» **Work instructions**: Leave the pictures out and write out the rest of the listing word for word.

» **Extracted records**:

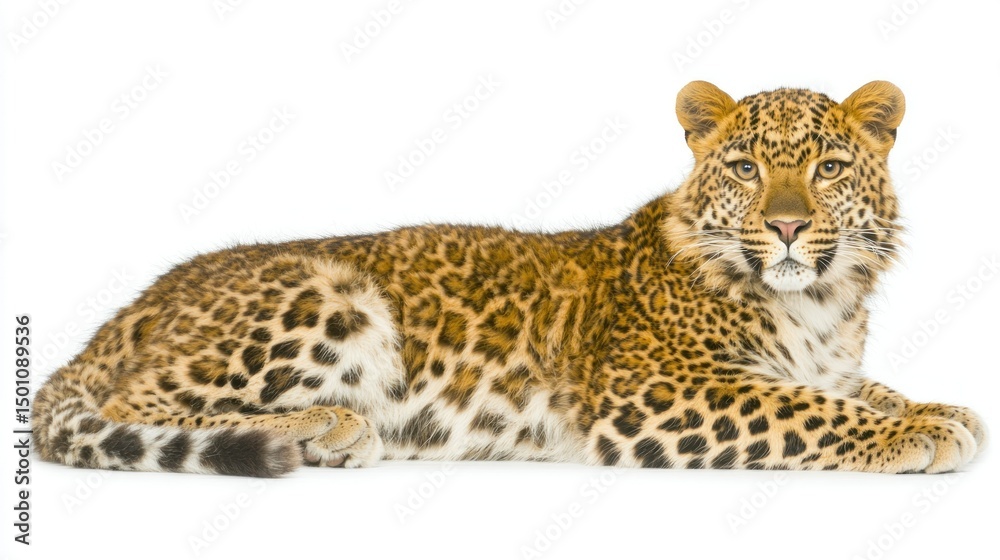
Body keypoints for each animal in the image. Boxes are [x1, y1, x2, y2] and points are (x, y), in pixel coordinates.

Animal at [33, 80, 986, 477]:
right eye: (748, 168)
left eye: (828, 168)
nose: (787, 225)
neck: (819, 301)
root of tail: (143, 301)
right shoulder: (657, 390)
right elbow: (805, 409)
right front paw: (917, 434)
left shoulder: (826, 363)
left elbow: (858, 389)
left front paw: (944, 410)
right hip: (329, 298)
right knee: (137, 403)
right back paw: (327, 425)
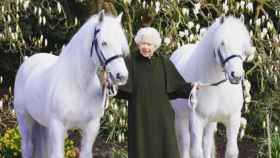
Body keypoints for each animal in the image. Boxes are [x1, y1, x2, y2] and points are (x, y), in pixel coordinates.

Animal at [13, 11, 129, 158]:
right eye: (104, 43)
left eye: (121, 44)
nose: (122, 76)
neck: (78, 85)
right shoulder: (57, 127)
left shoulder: (91, 127)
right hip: (25, 121)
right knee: (27, 146)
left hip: (44, 125)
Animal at [171, 16, 256, 158]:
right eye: (222, 43)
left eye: (243, 45)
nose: (237, 75)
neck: (217, 87)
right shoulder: (196, 121)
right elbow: (196, 152)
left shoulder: (233, 119)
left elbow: (231, 151)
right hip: (181, 118)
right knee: (185, 145)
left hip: (210, 122)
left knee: (206, 143)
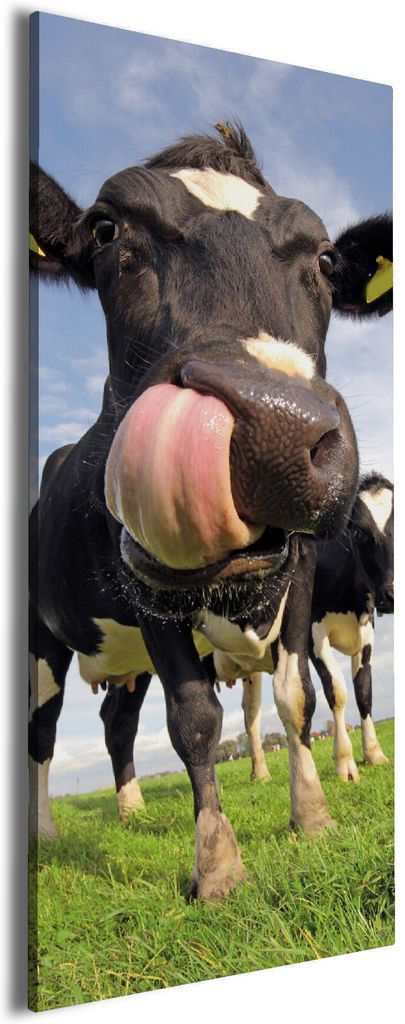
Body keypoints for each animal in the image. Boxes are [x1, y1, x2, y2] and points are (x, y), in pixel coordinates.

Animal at [29, 122, 392, 901]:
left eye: (324, 260)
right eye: (105, 230)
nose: (276, 427)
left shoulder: (300, 583)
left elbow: (298, 698)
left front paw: (312, 817)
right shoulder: (149, 588)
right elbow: (195, 717)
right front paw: (217, 865)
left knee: (115, 719)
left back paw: (130, 808)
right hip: (41, 637)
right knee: (42, 730)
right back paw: (42, 833)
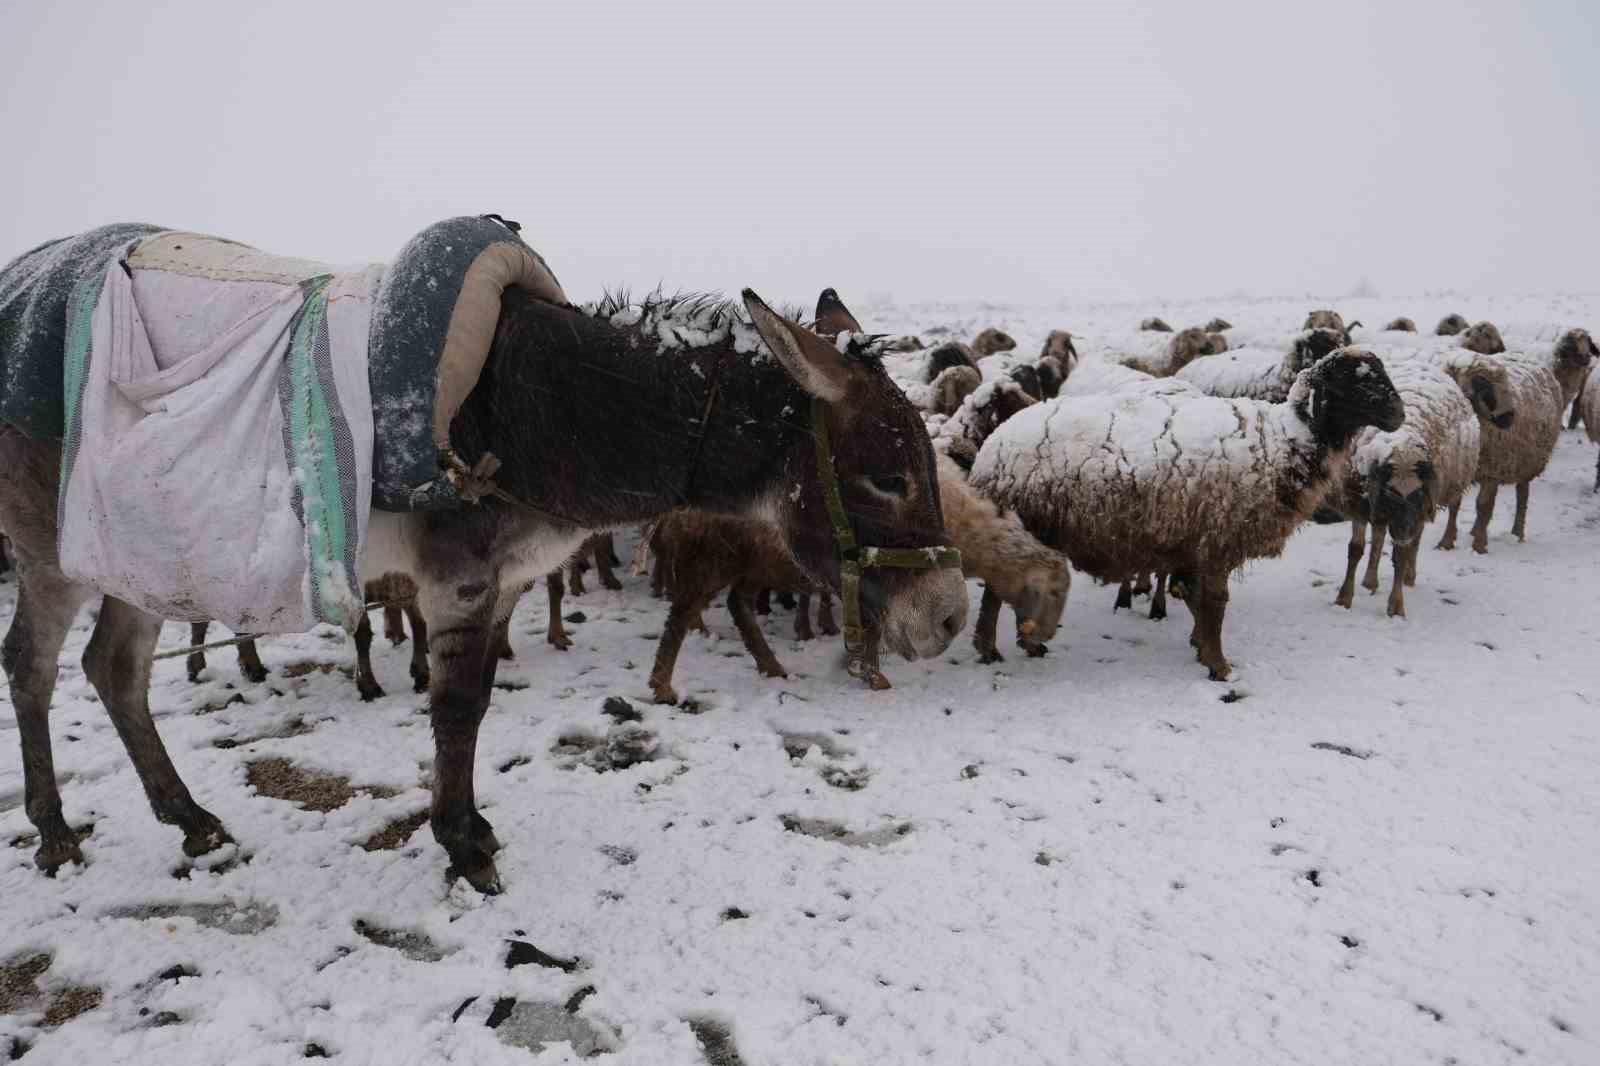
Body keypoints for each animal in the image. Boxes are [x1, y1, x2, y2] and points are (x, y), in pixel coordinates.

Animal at [966, 350, 1408, 681]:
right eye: (1355, 379)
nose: (1399, 414)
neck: (1287, 444)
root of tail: (992, 450)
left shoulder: (1195, 543)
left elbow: (1194, 597)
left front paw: (1199, 646)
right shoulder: (1217, 539)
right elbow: (1215, 603)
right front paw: (1218, 665)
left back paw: (1025, 644)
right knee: (994, 591)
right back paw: (990, 649)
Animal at [1324, 356, 1484, 614]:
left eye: (1417, 493)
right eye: (1390, 491)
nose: (1403, 529)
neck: (1399, 441)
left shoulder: (1417, 508)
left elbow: (1401, 554)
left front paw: (1396, 605)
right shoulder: (1361, 502)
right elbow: (1355, 549)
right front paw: (1344, 598)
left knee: (1412, 542)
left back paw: (1408, 575)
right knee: (1380, 533)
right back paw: (1370, 580)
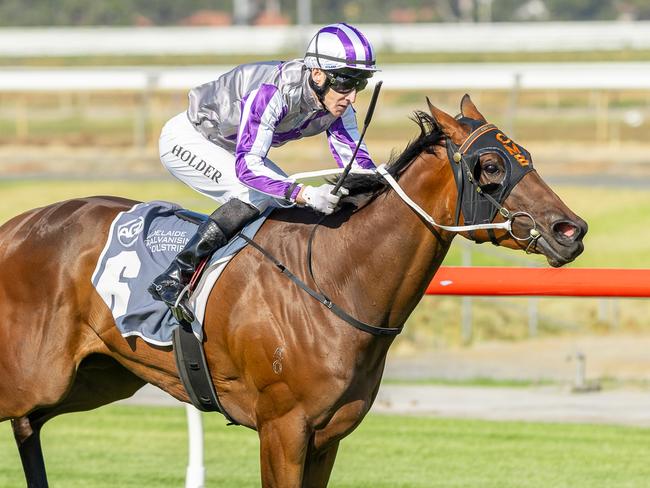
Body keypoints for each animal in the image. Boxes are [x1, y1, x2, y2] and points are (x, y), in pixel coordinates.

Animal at [1, 94, 588, 484]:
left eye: (526, 156)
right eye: (489, 165)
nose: (571, 229)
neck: (334, 278)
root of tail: (15, 227)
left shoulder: (327, 437)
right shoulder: (282, 429)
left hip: (94, 379)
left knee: (29, 427)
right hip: (37, 377)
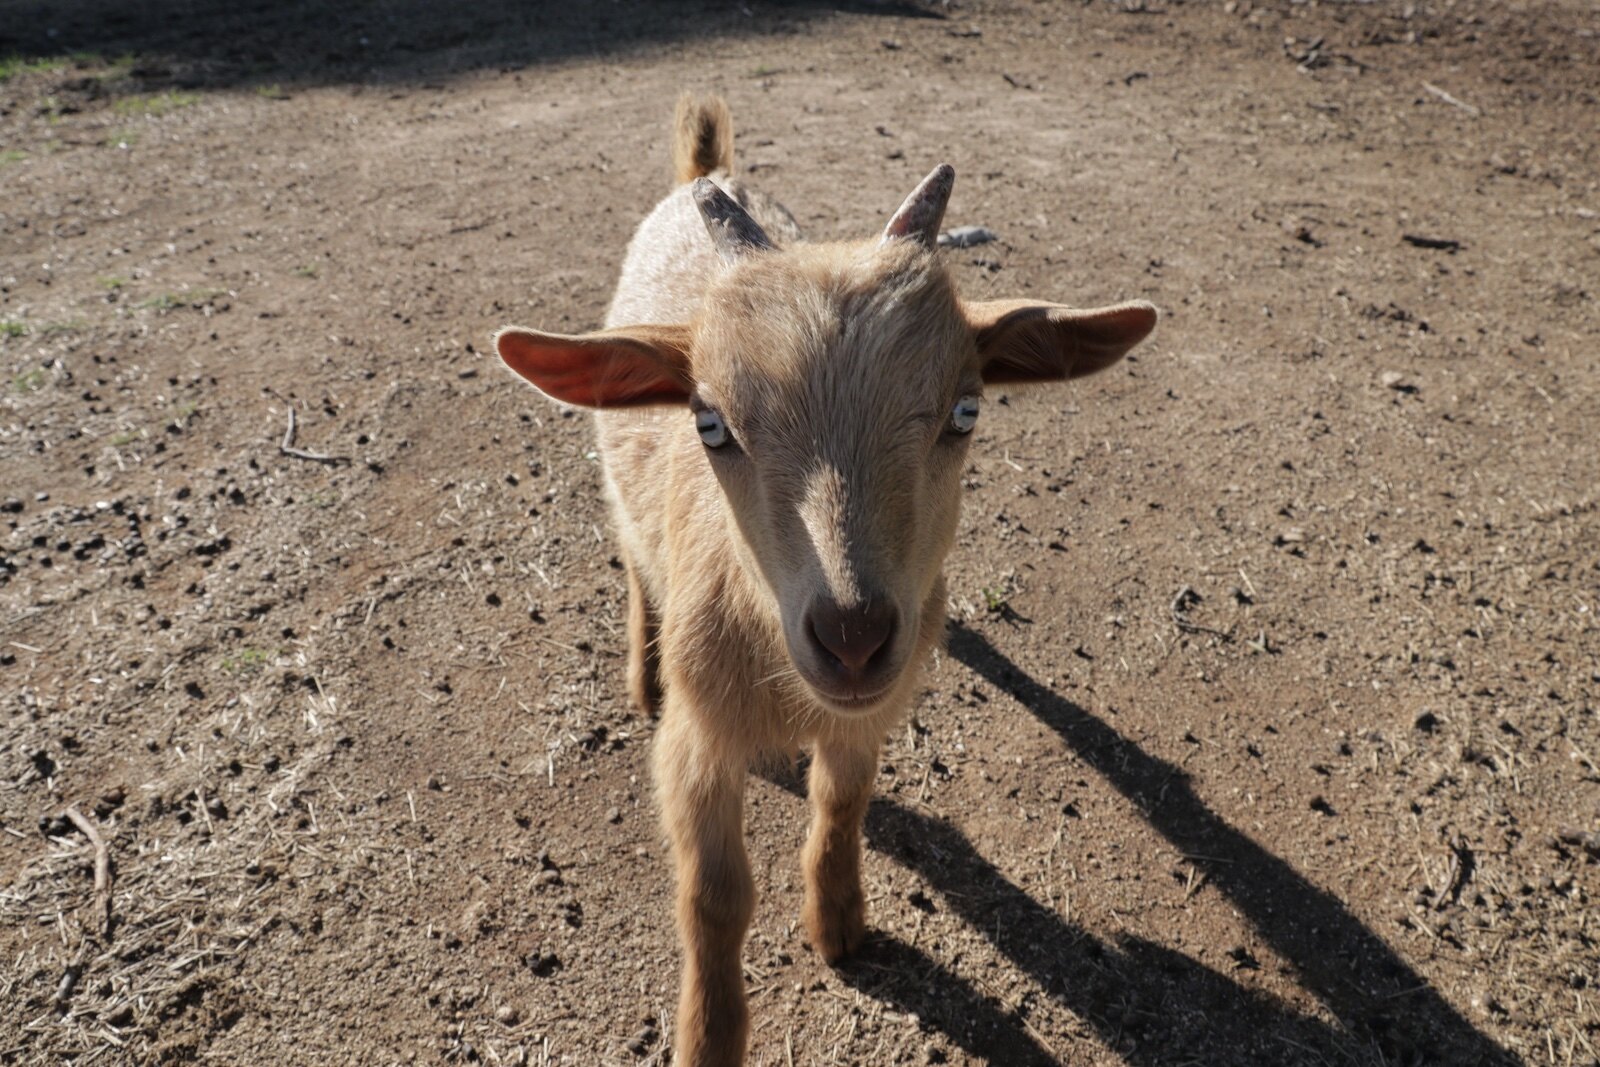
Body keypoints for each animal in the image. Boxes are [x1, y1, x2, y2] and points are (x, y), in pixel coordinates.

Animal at [492, 93, 1158, 1067]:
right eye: (710, 422)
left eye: (966, 410)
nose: (852, 636)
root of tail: (706, 170)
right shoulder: (696, 742)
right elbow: (714, 896)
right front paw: (708, 1037)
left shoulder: (869, 713)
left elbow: (842, 801)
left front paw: (838, 922)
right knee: (634, 556)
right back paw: (641, 671)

» **Expected answer**:
Body keypoints for each animal in the image. Boxes are [x1, y1, x2, y2] and points are (x, y), in pixel coordinates.

Animal at [33, 80, 986, 477]:
right eye: (748, 168)
left eye: (828, 168)
nose: (787, 225)
neck: (819, 301)
root of tail: (143, 301)
right shoulder: (657, 390)
right elbow: (805, 409)
right front paw: (917, 434)
left shoulder: (826, 363)
left elbow: (858, 389)
left front paw: (944, 410)
right hip: (329, 298)
right knee: (137, 403)
right back paw: (327, 425)
Body keypoints for each animal in the image. Boxes are [x1, y1, x2, y2] and points are (x, y), in pixel coordinates.

Animal at [13, 11, 129, 158]:
right eye: (104, 43)
left eye: (121, 44)
nose: (122, 76)
neck: (78, 85)
right shoulder: (57, 127)
left shoulder: (91, 127)
right hip: (25, 121)
right knee: (27, 146)
left hip: (44, 125)
Animal at [171, 16, 256, 158]:
right eye: (222, 43)
left eye: (243, 45)
nose: (237, 75)
neck: (217, 87)
right shoulder: (196, 121)
right elbow: (196, 152)
left shoulder: (233, 119)
left elbow: (231, 151)
right hip: (181, 118)
right knee: (185, 145)
left hip: (210, 122)
left knee: (206, 143)
Body keypoints for each animal in the image. Boxes are [x1, y1, x2, y2] and points are (x, y), in pixel coordinates.

Animal at [29, 122, 392, 901]:
left eye: (324, 260)
right eye: (105, 230)
nose: (276, 427)
left shoulder: (300, 583)
left elbow: (298, 698)
left front paw: (312, 817)
right shoulder: (149, 588)
right elbow: (195, 717)
right front paw: (217, 865)
left knee: (115, 719)
left back paw: (130, 808)
right hip: (41, 637)
right knee: (42, 730)
right back paw: (42, 833)
Body keypoints for each animal in the image. Boxes are [x1, y1, x2, y2] and points are (x, y), in pixel coordinates.

Animal at [966, 350, 1408, 681]:
right eye: (1355, 379)
nose: (1399, 414)
neck: (1287, 444)
root of tail: (992, 450)
left shoulder: (1195, 543)
left elbow: (1194, 597)
left front paw: (1199, 646)
right shoulder: (1217, 539)
right elbow: (1215, 603)
right front paw: (1218, 665)
left back paw: (1025, 644)
right knee: (994, 591)
right back paw: (990, 649)
Animal at [1324, 356, 1484, 614]:
left eye: (1417, 493)
right eye: (1390, 491)
nose: (1403, 529)
neck: (1399, 441)
left shoulder: (1417, 508)
left elbow: (1401, 554)
left front paw: (1396, 605)
right shoulder: (1361, 502)
right elbow: (1355, 549)
right front paw: (1344, 598)
left knee: (1412, 542)
left back paw: (1408, 575)
right knee: (1380, 533)
right back paw: (1370, 580)
Body keypoints for each animal in the image. Boxes are [x1, y1, x2, y2] and points are (x, y), in pixel coordinates.

Animal at [1, 94, 588, 484]:
left eye: (526, 156)
right eye: (489, 165)
nose: (571, 229)
neck: (334, 278)
root of tail: (15, 227)
left shoulder: (327, 437)
right shoulder: (282, 429)
left hip: (94, 379)
left knee: (29, 427)
right hip: (37, 377)
Body keypoints for each animal in the image. Boxes are [x1, y1, x2, y2] and points are (x, y), in pixel coordinates.

Animal at [492, 93, 1158, 1067]:
right eye: (710, 422)
left eye: (966, 410)
nose: (852, 636)
root of tail: (706, 170)
right shoulder: (696, 742)
right elbow: (714, 896)
right front paw: (708, 1037)
left shoulder: (869, 713)
left elbow: (842, 801)
left front paw: (838, 922)
right knee: (634, 556)
right back paw: (641, 671)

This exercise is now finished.